◆ 課題 ◆
以下の記録をすべて、一字一句違えずに書き写すこと。

# # # # # # #

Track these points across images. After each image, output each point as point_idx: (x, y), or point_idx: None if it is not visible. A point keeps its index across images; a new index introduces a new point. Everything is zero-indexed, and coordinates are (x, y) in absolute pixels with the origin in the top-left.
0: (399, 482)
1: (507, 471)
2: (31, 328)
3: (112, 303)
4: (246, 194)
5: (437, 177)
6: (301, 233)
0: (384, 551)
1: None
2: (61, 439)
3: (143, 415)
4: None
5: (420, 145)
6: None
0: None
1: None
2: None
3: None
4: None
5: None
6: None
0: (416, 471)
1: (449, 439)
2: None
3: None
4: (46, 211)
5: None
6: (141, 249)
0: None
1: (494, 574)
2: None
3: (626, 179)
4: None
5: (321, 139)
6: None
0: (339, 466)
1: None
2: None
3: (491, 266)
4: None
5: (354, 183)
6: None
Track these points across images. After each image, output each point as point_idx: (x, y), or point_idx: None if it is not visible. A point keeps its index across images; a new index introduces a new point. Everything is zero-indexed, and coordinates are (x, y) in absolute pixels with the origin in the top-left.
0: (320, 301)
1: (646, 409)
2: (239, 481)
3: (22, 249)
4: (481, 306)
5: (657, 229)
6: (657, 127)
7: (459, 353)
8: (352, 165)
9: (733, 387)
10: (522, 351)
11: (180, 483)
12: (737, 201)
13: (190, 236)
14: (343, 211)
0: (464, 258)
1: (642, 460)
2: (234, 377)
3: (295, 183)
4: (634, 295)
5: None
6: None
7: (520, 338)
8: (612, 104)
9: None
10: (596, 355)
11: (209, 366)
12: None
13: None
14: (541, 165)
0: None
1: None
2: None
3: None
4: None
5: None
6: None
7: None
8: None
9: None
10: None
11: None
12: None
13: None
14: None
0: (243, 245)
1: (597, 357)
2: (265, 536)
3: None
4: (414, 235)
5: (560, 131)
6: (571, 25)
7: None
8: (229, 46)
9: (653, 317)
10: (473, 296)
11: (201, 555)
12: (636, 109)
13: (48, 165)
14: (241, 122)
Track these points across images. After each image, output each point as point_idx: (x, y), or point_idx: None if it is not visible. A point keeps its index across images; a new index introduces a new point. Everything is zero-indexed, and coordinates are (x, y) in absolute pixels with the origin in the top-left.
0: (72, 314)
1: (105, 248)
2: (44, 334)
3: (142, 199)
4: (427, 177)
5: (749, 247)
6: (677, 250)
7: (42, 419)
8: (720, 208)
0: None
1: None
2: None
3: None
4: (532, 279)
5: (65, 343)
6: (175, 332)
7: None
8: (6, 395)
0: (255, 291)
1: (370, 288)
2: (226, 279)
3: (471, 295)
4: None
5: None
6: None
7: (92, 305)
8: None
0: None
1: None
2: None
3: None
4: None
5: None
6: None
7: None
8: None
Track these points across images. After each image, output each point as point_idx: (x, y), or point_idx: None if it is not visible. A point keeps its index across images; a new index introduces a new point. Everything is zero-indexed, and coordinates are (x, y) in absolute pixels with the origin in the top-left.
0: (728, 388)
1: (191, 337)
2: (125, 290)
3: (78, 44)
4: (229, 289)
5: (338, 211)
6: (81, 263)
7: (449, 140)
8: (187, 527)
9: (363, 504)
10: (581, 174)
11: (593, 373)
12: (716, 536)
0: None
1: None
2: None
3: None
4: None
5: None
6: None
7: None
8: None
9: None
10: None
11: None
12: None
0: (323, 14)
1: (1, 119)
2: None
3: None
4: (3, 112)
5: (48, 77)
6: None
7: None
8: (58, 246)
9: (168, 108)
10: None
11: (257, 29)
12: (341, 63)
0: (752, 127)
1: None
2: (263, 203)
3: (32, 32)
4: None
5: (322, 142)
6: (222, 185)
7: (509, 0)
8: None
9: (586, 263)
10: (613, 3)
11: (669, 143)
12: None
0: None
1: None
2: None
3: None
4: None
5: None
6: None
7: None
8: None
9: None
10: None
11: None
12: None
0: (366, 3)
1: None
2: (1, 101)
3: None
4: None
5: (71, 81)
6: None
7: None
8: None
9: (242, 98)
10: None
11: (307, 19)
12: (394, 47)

# # # # # # #

◆ 解答 ◆
Track these points across images. After each image, output each point as point_idx: (x, y), or point_idx: None if it is not visible. A point keeps its index across images; a new index introduces a new point. Everything is zero-indexed, and coordinates are (x, y) in absolute pixels with the origin in the top-left.
0: (399, 482)
1: (507, 471)
2: (31, 328)
3: (112, 303)
4: (246, 194)
5: (437, 177)
6: (301, 233)
0: (384, 551)
1: None
2: (61, 439)
3: (143, 415)
4: None
5: (420, 145)
6: None
0: None
1: None
2: None
3: None
4: None
5: None
6: None
0: (416, 471)
1: (449, 439)
2: None
3: None
4: (46, 211)
5: None
6: (141, 249)
0: None
1: (494, 574)
2: None
3: (626, 179)
4: None
5: (321, 139)
6: None
0: (339, 466)
1: None
2: None
3: (491, 266)
4: None
5: (354, 183)
6: None
Track these points across images. After each image, output each point as point_idx: (x, y), or point_idx: None if it is not visible. A point keeps its index across images; a new index introduces a new point. Everything is zero-indexed, and coordinates are (x, y) in absolute pixels with the origin in the top-left.
0: (320, 301)
1: (646, 409)
2: (239, 481)
3: (22, 249)
4: (481, 306)
5: (657, 229)
6: (657, 127)
7: (459, 353)
8: (352, 165)
9: (733, 387)
10: (522, 351)
11: (180, 483)
12: (737, 201)
13: (190, 236)
14: (343, 211)
0: (464, 258)
1: (642, 460)
2: (234, 377)
3: (295, 183)
4: (634, 295)
5: None
6: None
7: (520, 338)
8: (612, 104)
9: None
10: (596, 355)
11: (209, 366)
12: None
13: None
14: (541, 165)
0: None
1: None
2: None
3: None
4: None
5: None
6: None
7: None
8: None
9: None
10: None
11: None
12: None
13: None
14: None
0: (243, 245)
1: (597, 357)
2: (265, 536)
3: None
4: (414, 235)
5: (560, 131)
6: (571, 25)
7: None
8: (229, 46)
9: (653, 317)
10: (473, 296)
11: (201, 555)
12: (636, 109)
13: (48, 165)
14: (241, 122)
Track these points across images. After each image, output each point as point_idx: (x, y), or point_idx: None if it is not visible. A point keeps its index across images; a new index introduces a new point. Everything is zero-indexed, and coordinates are (x, y) in absolute pixels with the origin in the top-left.
0: (72, 314)
1: (105, 248)
2: (44, 334)
3: (142, 199)
4: (427, 177)
5: (749, 247)
6: (677, 250)
7: (42, 419)
8: (720, 208)
0: None
1: None
2: None
3: None
4: (532, 279)
5: (65, 343)
6: (175, 332)
7: None
8: (6, 395)
0: (255, 291)
1: (370, 288)
2: (226, 279)
3: (471, 295)
4: None
5: None
6: None
7: (92, 305)
8: None
0: None
1: None
2: None
3: None
4: None
5: None
6: None
7: None
8: None
Track these points across images. After each image, output each point as point_idx: (x, y), or point_idx: None if it is not visible. A point keeps its index across images; a new index introduces a new point. Everything is zero-indexed, and coordinates are (x, y) in absolute pixels with the origin in the top-left.
0: (728, 388)
1: (191, 337)
2: (125, 290)
3: (78, 44)
4: (229, 289)
5: (338, 211)
6: (81, 263)
7: (449, 140)
8: (187, 527)
9: (363, 504)
10: (581, 174)
11: (593, 373)
12: (716, 536)
0: None
1: None
2: None
3: None
4: None
5: None
6: None
7: None
8: None
9: None
10: None
11: None
12: None
0: (323, 14)
1: (1, 119)
2: None
3: None
4: (3, 112)
5: (48, 77)
6: None
7: None
8: (58, 246)
9: (168, 108)
10: None
11: (257, 29)
12: (341, 63)
0: (752, 127)
1: None
2: (263, 203)
3: (32, 32)
4: None
5: (322, 142)
6: (222, 185)
7: (509, 0)
8: None
9: (586, 263)
10: (613, 3)
11: (669, 143)
12: None
0: None
1: None
2: None
3: None
4: None
5: None
6: None
7: None
8: None
9: None
10: None
11: None
12: None
0: (366, 3)
1: None
2: (1, 101)
3: None
4: None
5: (71, 81)
6: None
7: None
8: None
9: (242, 98)
10: None
11: (307, 19)
12: (394, 47)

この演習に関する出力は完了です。